-- start --

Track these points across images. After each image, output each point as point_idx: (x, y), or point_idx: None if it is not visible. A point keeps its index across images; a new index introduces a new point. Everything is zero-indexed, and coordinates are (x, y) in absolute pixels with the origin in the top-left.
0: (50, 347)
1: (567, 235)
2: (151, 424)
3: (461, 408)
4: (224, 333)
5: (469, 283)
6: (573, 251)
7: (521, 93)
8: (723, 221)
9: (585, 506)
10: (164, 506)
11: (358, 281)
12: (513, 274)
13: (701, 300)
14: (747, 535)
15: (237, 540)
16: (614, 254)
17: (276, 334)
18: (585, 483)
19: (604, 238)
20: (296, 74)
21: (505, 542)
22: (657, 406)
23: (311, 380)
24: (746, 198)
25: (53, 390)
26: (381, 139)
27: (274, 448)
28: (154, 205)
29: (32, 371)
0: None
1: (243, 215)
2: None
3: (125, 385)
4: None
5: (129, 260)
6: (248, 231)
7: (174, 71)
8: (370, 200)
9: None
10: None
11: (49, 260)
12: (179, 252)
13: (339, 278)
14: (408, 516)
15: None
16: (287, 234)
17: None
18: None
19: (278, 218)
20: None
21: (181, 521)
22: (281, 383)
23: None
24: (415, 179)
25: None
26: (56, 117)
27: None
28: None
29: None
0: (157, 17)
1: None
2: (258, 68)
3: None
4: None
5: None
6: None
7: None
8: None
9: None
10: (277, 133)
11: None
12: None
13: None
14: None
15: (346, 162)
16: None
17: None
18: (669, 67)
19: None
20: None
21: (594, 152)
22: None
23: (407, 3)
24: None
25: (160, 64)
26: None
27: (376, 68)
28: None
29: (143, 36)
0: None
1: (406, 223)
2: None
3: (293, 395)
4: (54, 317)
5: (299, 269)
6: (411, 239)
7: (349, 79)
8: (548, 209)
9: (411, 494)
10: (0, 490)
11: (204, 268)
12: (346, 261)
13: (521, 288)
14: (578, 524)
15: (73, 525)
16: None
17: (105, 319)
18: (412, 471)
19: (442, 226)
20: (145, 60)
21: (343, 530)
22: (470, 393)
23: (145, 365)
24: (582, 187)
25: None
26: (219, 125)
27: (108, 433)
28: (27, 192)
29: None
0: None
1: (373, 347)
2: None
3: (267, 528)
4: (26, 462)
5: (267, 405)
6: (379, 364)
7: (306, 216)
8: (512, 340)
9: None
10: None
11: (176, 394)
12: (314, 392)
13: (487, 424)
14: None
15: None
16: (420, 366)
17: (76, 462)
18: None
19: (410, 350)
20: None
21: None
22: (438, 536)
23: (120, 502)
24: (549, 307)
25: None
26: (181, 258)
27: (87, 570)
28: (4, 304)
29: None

-- end --

Copy every row above word for word, from the first to the last.

Track these points across images. After each image, output each point as point_idx: (x, y), or point_idx: None if it is not visible. A point keeps its index across images; a new index introduces a new point. Everything is zero-indexed, and coordinates are (x, y) in absolute pixels with the origin in the top-left.
0: (50, 347)
1: (567, 235)
2: (151, 424)
3: (461, 408)
4: (224, 333)
5: (469, 283)
6: (573, 251)
7: (521, 93)
8: (723, 221)
9: (585, 506)
10: (164, 506)
11: (358, 281)
12: (513, 274)
13: (701, 300)
14: (747, 535)
15: (237, 540)
16: (614, 254)
17: (276, 334)
18: (585, 483)
19: (604, 238)
20: (296, 74)
21: (505, 542)
22: (657, 406)
23: (311, 380)
24: (746, 198)
25: (53, 390)
26: (381, 139)
27: (274, 448)
28: (154, 205)
29: (32, 371)
0: None
1: (243, 215)
2: None
3: (125, 385)
4: None
5: (129, 260)
6: (248, 231)
7: (174, 71)
8: (370, 200)
9: None
10: None
11: (49, 260)
12: (179, 252)
13: (339, 278)
14: (408, 516)
15: None
16: (287, 234)
17: None
18: None
19: (278, 218)
20: None
21: (181, 521)
22: (281, 383)
23: None
24: (415, 179)
25: None
26: (56, 117)
27: None
28: None
29: None
0: (157, 17)
1: None
2: (258, 68)
3: None
4: None
5: None
6: None
7: None
8: None
9: None
10: (277, 133)
11: None
12: None
13: None
14: None
15: (346, 162)
16: None
17: None
18: (669, 67)
19: None
20: None
21: (594, 152)
22: None
23: (407, 3)
24: None
25: (160, 64)
26: None
27: (376, 68)
28: None
29: (143, 36)
0: None
1: (406, 223)
2: None
3: (293, 395)
4: (54, 317)
5: (299, 269)
6: (411, 239)
7: (349, 79)
8: (548, 209)
9: (411, 494)
10: (0, 490)
11: (204, 268)
12: (346, 261)
13: (521, 288)
14: (578, 524)
15: (73, 525)
16: None
17: (105, 319)
18: (412, 471)
19: (442, 226)
20: (145, 60)
21: (343, 530)
22: (470, 393)
23: (145, 365)
24: (582, 187)
25: None
26: (219, 125)
27: (108, 433)
28: (27, 192)
29: None
0: None
1: (373, 347)
2: None
3: (267, 528)
4: (26, 462)
5: (267, 405)
6: (379, 364)
7: (306, 216)
8: (512, 340)
9: None
10: None
11: (176, 394)
12: (314, 392)
13: (487, 424)
14: None
15: None
16: (420, 366)
17: (76, 462)
18: None
19: (410, 350)
20: None
21: None
22: (438, 536)
23: (120, 502)
24: (549, 307)
25: None
26: (181, 258)
27: (87, 570)
28: (4, 304)
29: None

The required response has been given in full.